For long-time fans of Korean cinema, it’s great fun to see Song and Bae on screen together again, even though they’re on opposite sides with little direct interaction. Their working relationship dates back at least 20 years to Park Chan-wook’s Sympathy for Mr. Vengeance, and continued in Bong Joon Ho’s box office smash, The Host. Co-star Ji-eun Lee is mostly known as a singer and TV actress but has a strong showing here as the spirited young mother, going toe-to-toe with the veteran Song as their characters spar over the best interests of the baby. Dong-won Gang is just okay as the boss’s clueless business partner, as is the older orphan boy, with both putting in performances that are more sweet than memorable.

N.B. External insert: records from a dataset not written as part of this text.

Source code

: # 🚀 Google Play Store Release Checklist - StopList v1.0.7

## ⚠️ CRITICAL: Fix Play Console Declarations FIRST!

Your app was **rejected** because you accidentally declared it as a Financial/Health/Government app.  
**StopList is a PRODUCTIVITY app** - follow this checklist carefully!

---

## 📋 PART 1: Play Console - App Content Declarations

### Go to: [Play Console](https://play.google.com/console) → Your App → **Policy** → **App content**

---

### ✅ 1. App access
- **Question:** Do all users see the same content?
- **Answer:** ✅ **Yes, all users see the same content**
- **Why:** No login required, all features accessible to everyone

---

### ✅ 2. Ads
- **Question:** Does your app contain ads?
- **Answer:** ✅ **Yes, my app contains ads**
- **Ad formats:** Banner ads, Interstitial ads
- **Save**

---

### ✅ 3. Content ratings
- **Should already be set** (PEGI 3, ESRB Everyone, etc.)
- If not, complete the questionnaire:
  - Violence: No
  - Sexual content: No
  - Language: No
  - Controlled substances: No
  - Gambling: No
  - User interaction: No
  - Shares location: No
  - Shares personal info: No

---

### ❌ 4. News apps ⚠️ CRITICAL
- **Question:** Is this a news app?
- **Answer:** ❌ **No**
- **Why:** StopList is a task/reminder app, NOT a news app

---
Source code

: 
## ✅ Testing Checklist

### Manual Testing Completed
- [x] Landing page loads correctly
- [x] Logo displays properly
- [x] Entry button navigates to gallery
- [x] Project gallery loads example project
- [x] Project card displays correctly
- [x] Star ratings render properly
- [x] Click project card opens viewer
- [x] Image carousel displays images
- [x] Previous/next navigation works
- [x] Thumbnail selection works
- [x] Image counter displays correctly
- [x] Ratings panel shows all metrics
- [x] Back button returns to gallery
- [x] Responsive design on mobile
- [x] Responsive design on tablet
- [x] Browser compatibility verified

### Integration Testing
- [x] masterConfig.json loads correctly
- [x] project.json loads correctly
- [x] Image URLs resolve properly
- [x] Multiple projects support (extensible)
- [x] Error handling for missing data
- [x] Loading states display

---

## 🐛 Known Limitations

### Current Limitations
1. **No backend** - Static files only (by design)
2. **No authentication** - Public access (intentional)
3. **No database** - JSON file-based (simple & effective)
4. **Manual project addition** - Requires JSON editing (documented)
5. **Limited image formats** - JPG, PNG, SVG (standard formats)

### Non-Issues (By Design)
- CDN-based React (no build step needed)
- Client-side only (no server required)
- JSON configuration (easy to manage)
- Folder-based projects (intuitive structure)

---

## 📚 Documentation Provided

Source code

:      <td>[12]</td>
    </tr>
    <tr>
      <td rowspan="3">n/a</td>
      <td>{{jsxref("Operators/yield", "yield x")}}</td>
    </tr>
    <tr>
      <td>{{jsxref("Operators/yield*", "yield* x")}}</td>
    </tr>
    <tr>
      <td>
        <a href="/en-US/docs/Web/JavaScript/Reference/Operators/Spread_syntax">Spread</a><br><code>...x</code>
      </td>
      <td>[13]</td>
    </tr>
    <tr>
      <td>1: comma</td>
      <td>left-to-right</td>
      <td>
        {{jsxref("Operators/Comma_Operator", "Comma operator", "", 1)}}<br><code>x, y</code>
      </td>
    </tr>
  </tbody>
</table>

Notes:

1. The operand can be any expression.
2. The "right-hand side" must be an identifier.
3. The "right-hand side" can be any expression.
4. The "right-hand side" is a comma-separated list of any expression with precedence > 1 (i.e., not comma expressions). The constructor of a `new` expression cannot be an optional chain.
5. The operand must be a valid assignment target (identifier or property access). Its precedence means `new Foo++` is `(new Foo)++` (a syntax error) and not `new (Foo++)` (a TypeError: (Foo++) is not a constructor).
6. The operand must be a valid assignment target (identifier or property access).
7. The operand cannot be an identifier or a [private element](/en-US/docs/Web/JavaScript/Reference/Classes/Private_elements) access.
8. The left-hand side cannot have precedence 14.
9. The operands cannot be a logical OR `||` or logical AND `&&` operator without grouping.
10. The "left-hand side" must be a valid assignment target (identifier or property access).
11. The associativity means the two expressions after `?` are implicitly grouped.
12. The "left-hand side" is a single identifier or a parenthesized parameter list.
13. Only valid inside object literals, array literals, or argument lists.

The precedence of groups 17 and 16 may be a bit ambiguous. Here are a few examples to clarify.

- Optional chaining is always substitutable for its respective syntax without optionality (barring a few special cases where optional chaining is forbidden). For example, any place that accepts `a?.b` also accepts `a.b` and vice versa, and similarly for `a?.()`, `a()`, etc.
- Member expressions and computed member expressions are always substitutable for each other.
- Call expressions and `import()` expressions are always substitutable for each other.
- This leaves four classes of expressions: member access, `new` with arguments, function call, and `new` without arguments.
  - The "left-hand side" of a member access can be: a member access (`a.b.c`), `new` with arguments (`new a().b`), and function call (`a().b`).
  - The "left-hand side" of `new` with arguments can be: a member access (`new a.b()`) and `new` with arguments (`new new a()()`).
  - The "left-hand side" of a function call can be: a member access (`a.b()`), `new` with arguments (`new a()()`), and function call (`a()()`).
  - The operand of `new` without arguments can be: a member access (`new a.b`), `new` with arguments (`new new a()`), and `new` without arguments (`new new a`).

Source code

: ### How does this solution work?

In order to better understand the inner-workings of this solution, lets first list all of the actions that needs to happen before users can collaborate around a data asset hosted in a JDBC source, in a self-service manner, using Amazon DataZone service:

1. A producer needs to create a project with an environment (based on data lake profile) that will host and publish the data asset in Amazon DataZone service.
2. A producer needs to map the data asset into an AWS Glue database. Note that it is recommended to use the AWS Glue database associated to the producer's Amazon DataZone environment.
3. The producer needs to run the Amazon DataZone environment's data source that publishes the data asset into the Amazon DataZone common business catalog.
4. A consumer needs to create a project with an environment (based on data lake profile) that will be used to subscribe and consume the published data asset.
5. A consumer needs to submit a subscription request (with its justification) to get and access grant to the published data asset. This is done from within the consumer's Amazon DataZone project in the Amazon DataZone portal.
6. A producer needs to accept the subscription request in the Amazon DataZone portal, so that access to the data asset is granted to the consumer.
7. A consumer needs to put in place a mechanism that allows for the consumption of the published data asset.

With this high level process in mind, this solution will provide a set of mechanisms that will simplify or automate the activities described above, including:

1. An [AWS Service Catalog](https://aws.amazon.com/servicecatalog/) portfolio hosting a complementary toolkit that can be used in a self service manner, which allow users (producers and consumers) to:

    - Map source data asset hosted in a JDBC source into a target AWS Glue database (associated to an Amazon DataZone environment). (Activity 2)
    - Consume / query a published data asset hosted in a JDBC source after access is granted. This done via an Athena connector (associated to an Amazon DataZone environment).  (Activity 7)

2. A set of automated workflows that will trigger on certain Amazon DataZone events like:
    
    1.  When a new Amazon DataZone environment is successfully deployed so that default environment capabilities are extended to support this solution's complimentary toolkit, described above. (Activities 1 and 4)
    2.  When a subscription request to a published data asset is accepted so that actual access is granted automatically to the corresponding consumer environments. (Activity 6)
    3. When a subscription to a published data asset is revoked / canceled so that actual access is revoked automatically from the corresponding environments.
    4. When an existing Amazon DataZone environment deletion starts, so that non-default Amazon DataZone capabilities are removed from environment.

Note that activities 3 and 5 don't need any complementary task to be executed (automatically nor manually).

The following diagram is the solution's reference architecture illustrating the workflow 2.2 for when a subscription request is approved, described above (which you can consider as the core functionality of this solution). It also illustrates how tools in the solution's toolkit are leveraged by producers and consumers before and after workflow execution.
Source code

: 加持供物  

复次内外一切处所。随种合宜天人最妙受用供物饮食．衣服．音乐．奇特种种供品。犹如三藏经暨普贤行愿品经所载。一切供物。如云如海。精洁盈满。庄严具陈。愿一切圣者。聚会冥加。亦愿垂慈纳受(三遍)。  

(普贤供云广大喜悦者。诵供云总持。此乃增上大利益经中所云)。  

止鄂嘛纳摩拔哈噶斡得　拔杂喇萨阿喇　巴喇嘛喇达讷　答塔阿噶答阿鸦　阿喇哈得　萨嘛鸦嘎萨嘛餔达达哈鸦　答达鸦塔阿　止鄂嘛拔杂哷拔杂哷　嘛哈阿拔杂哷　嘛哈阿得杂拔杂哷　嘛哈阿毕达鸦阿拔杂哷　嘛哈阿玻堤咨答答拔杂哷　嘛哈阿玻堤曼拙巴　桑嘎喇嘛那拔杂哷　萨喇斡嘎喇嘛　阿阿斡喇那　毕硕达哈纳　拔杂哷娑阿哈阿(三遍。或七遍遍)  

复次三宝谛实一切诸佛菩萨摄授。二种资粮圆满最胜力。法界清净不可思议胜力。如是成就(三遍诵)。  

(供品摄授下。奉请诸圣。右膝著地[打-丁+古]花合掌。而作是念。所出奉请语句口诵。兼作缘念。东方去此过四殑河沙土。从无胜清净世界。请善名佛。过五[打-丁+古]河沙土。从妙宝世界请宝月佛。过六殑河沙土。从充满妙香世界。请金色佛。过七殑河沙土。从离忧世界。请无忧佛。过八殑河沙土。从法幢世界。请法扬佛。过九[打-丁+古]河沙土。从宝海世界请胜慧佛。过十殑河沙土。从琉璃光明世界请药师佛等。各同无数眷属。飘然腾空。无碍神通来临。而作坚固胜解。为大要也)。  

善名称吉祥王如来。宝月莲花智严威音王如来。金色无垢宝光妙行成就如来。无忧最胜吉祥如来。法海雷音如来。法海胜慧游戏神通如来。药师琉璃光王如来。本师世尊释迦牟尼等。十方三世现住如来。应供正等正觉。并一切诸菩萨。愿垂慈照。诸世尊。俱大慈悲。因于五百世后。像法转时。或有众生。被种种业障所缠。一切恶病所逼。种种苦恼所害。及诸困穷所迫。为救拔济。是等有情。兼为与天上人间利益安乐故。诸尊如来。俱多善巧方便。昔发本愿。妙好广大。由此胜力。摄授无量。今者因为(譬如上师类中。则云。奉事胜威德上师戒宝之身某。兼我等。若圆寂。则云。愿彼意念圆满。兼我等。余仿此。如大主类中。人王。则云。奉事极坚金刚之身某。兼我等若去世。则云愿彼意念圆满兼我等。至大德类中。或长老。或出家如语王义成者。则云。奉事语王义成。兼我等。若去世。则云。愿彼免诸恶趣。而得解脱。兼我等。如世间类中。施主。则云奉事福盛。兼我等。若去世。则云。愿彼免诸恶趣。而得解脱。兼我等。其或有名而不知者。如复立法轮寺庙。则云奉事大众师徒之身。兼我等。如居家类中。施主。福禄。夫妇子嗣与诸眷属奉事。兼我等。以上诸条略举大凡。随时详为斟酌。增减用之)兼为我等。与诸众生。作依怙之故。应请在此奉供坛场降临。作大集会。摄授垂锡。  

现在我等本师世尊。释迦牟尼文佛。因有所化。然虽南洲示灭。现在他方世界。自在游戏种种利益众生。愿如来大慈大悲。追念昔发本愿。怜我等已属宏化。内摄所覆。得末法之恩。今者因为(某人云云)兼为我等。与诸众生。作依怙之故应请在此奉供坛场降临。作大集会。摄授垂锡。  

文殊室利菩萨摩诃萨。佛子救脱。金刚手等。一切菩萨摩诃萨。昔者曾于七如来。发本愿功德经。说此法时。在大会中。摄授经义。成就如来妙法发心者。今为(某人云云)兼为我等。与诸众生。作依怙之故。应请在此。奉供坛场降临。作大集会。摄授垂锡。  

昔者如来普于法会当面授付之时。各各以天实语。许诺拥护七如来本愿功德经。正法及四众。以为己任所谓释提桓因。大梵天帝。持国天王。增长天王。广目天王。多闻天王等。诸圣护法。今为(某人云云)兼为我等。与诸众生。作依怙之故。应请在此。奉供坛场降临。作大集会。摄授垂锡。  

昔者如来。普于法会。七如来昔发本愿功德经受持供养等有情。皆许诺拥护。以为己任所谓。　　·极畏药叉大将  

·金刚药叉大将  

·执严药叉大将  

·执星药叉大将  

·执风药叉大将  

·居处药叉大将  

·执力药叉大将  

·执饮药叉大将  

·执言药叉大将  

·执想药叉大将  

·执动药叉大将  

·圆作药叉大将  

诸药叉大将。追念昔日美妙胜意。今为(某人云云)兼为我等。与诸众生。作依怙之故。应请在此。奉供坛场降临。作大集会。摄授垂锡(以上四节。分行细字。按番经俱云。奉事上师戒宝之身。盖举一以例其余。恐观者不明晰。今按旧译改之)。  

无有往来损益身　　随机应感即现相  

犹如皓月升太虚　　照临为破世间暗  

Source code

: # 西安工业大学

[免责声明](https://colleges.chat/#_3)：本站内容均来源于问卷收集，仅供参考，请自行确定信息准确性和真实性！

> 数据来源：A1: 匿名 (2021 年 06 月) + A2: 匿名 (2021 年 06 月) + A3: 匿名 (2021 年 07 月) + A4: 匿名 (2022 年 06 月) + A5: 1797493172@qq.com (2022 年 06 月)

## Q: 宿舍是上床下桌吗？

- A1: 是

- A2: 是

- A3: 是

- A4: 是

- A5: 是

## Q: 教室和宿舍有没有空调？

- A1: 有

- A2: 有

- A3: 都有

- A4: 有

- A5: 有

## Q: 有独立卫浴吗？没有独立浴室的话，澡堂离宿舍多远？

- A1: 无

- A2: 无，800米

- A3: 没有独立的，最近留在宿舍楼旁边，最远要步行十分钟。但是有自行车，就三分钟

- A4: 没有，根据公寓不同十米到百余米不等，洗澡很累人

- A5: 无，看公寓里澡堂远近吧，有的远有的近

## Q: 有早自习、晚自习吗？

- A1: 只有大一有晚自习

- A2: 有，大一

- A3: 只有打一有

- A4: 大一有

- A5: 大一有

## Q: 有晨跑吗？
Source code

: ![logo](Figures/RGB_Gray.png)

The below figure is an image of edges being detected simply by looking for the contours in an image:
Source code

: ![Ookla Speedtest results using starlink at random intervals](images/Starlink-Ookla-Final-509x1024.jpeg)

As he did in Shoplifters, Kore-eda once again challenges us to embrace characters that our instincts tell us to shun. It’s hard to imagine people more abhorrent than black market baby sellers, and yet here we’re granted a glimpse into the lives of these complex individuals who make a case for the legitimacy of their chosen gambit. They reason away their pursuit of illicit riches with the idea that it’s better to find a wealthy family for the baby than to leave it up to the vagaries of public adoption agencies or orphanages. Along the way, they come to terms with the meaning of family, finding that people you meet in life can become more important than those who gave you life. It’s a sublime, understated wonder from Kore-eda that continues his strong track record, while proving once again that language and border differences are no obstacles to his ability to craft a moving story.
Broker opens in New York on 12/26 and in Los Angeles on 12/28.